PASSAGE PROVIDED
───

Aug. 22, 2006
5:40 | Updated Aug. 22, 2006 23:34
The
stories speak for themselves
By GREER FAY CASHMAN
Even before
the recent reconstruction of the impressive Holocaust History Museum, Yad
Vashem was a place of pilgrimage visited by Jews of every stripe as well as
by thousands of non-Jews.
Nearly all official visitors
to Israel have Yad Vashem on their itineraries, and all new ambassadors to
Israel make a point of familiarizing themselves with Yad Vashem.
All official visitors are
taken around by a guide as are most groups, large and small.
The guides are in a sense the
ambassadors for the six million people who cannot speak for themselves.
"Yad Vashem is not just
another Holocaust Museum or institution but a remembrance authority to
commemorate the six million Jews (who perished in the Holocaust) in every
way possible," says Guy Shemer, the Haifa-born director of Yad Vashem's
department for training guides.

───

RECORDED INFORMATION
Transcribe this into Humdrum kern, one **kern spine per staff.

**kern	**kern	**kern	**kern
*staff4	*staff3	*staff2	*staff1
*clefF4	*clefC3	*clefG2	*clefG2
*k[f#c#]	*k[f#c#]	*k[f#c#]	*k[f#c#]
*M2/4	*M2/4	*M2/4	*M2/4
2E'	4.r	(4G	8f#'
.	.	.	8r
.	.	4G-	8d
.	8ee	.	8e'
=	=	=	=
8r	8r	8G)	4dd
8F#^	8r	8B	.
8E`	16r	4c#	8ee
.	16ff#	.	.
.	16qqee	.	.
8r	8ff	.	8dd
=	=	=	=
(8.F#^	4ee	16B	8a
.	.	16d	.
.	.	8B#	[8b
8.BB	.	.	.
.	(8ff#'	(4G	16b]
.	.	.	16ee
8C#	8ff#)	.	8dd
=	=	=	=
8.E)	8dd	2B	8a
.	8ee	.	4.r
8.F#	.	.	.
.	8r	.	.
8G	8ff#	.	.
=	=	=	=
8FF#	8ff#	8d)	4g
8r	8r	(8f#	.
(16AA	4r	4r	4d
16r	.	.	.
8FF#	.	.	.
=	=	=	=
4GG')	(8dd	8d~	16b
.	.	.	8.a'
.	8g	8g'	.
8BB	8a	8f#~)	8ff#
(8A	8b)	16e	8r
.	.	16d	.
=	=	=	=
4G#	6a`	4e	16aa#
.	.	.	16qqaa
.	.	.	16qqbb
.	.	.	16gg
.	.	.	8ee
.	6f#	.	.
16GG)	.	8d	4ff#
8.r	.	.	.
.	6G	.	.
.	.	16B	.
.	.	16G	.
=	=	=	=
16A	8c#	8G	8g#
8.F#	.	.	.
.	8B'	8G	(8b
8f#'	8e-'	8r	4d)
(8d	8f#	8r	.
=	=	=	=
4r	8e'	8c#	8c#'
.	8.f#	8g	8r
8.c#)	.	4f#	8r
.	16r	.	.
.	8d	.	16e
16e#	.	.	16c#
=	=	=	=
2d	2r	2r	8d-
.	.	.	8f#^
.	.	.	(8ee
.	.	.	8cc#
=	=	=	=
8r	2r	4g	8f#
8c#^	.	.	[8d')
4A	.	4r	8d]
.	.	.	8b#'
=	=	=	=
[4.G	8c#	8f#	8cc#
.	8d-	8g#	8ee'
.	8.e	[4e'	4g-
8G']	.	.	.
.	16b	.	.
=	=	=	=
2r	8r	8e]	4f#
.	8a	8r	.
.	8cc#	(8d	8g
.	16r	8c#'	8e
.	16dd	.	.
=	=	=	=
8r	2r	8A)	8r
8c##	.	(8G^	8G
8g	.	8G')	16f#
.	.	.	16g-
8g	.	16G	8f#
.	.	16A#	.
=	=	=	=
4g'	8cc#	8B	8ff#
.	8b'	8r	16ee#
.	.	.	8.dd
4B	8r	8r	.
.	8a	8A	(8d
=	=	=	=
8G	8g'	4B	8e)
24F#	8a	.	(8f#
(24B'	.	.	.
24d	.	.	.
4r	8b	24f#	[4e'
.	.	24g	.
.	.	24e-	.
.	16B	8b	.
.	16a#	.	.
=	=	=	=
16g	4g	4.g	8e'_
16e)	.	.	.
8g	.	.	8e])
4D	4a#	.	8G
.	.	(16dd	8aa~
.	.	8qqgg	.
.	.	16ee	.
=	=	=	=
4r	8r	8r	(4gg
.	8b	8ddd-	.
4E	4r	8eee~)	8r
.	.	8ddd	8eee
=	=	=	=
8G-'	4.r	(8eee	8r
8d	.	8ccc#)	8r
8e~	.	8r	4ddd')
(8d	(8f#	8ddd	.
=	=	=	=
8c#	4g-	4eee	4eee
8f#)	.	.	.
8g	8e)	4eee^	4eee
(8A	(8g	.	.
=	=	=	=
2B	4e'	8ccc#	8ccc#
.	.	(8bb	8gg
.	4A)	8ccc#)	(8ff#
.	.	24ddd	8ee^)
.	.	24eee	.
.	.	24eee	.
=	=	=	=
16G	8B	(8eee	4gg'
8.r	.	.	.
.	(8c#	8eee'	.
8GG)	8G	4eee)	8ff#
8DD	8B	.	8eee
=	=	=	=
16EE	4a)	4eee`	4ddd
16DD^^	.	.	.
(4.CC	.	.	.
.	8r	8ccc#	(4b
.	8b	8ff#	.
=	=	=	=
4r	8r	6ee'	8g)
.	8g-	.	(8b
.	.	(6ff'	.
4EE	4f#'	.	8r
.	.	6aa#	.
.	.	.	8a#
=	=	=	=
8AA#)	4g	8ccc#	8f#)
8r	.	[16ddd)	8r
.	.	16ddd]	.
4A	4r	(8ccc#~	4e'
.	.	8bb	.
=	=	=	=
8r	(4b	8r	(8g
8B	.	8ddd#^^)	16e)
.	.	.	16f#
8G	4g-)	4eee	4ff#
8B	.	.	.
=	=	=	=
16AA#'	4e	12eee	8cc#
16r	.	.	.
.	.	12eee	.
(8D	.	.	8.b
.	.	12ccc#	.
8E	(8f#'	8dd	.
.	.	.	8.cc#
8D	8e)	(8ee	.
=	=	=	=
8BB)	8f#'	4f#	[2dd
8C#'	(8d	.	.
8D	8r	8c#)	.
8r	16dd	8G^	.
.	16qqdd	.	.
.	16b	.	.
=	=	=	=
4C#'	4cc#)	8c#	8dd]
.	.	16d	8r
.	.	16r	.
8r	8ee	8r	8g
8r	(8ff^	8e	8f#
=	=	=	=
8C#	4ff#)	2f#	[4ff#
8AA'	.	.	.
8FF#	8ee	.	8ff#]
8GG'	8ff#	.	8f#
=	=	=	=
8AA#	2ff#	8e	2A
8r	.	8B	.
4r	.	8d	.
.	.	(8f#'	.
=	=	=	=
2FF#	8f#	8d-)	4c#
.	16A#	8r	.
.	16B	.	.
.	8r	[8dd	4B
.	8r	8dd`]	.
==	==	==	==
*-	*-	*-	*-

───

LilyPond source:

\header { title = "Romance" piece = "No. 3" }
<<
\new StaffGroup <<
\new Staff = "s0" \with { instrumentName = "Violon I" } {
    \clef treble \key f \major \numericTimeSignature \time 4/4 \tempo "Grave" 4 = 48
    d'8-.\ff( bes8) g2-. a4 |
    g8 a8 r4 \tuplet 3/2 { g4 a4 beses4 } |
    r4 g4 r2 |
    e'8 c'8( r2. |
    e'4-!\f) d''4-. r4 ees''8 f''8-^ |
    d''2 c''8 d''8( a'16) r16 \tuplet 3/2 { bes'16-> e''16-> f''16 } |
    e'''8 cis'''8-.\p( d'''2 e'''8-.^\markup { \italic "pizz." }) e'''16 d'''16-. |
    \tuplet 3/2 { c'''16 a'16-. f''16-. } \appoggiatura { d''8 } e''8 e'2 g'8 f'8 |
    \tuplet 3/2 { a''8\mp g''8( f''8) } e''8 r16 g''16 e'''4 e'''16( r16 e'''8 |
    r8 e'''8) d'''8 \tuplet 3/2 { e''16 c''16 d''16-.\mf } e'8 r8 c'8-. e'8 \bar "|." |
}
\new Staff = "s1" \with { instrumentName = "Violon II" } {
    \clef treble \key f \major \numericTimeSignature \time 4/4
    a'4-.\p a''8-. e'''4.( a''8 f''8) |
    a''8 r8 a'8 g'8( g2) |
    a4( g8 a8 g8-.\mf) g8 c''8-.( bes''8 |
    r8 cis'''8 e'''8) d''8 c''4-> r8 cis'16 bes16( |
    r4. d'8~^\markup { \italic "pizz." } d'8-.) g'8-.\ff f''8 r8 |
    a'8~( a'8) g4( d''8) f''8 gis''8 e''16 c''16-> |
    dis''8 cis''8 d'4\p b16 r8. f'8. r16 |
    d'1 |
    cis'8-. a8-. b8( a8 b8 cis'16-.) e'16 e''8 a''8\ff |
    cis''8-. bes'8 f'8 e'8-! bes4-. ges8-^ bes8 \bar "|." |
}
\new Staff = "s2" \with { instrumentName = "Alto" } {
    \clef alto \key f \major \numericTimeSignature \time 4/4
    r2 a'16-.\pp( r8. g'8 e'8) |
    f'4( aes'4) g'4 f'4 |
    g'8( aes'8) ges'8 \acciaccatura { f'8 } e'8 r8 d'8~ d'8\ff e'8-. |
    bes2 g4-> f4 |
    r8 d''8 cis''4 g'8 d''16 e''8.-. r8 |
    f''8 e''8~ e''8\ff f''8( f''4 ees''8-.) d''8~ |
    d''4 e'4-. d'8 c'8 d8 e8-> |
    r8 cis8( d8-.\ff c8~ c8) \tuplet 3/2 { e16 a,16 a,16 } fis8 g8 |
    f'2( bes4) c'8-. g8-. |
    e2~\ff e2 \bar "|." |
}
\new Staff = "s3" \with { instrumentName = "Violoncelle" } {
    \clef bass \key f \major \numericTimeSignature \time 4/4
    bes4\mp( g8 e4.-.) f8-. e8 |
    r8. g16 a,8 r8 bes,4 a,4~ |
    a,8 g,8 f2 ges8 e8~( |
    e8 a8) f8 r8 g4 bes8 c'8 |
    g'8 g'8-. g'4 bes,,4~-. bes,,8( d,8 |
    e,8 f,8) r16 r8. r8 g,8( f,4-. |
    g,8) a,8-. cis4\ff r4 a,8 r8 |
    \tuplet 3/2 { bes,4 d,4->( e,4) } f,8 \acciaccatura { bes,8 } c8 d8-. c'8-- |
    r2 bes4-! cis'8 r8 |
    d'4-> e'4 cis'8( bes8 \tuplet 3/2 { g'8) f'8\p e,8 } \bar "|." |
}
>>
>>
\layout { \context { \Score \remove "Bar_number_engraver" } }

───

SHORT TASK 1
Rewrite the Yad Vashem article from the words "Nearly all official" through "speak for themselves.", putting "schedules" in place of "itineraries".
SHORT TASK 2
Write the next part of the Yad Vashem article, picking up after its last sentence.
The entries were taken from a separate source.

WRITTEN REPLY 1
Nearly all official visitors
to Israel have Yad Vashem on their schedules, and all new ambassadors to
Israel make a point of familiarizing themselves with Yad Vashem.
All official visitors are
taken around by a guide as are most groups, large and small.
The guides are in a sense the
ambassadors for the six million people who cannot speak for themselves.

WRITTEN REPLY 2
His department is responsible
for some 50 guides, 10 of whom are volunteers. Shemer says that most of the
volunteer guides are second- or third-generation Holocaust survivors who
tell stories of their parents and grandparents. There are also some
second-generation guides among the professionals. But most of the guides,
according to Shemer, are less directly connected.
Shemer's own parents were not
survivors, but whole families in Poland and Romania on both his mother's and
his father's side were wiped out, he says.
Originally a high school
history teacher, Shemer came to Yad Vashem nine years ago to train at its
International School for Holocaust Studies. The people in charge of the
course recognized his potential and offered him a job as soon as he
completed his training.
Like many of the other guides,
he developed a fascination for the subject through reading Holocaust
literature, watching movies about the Holocaust and attending lectures on
the Holocaust.
"I felt the need to
participate in Holocaust education," he says.
Shemer often acts as a guide
himself and notes that there are two divisions dealing with the transmission
of Holocaust information. One is the International School for Holocaust
Studies, which is responsible for groups from schools, youth movements and
the army as well as the training of educators from Israel and abroad; the
second is his unit, which deals with adult groups of visiting heads of
state, government ministers, parliamentary delegations, Jewish and
non-Jewish organizations.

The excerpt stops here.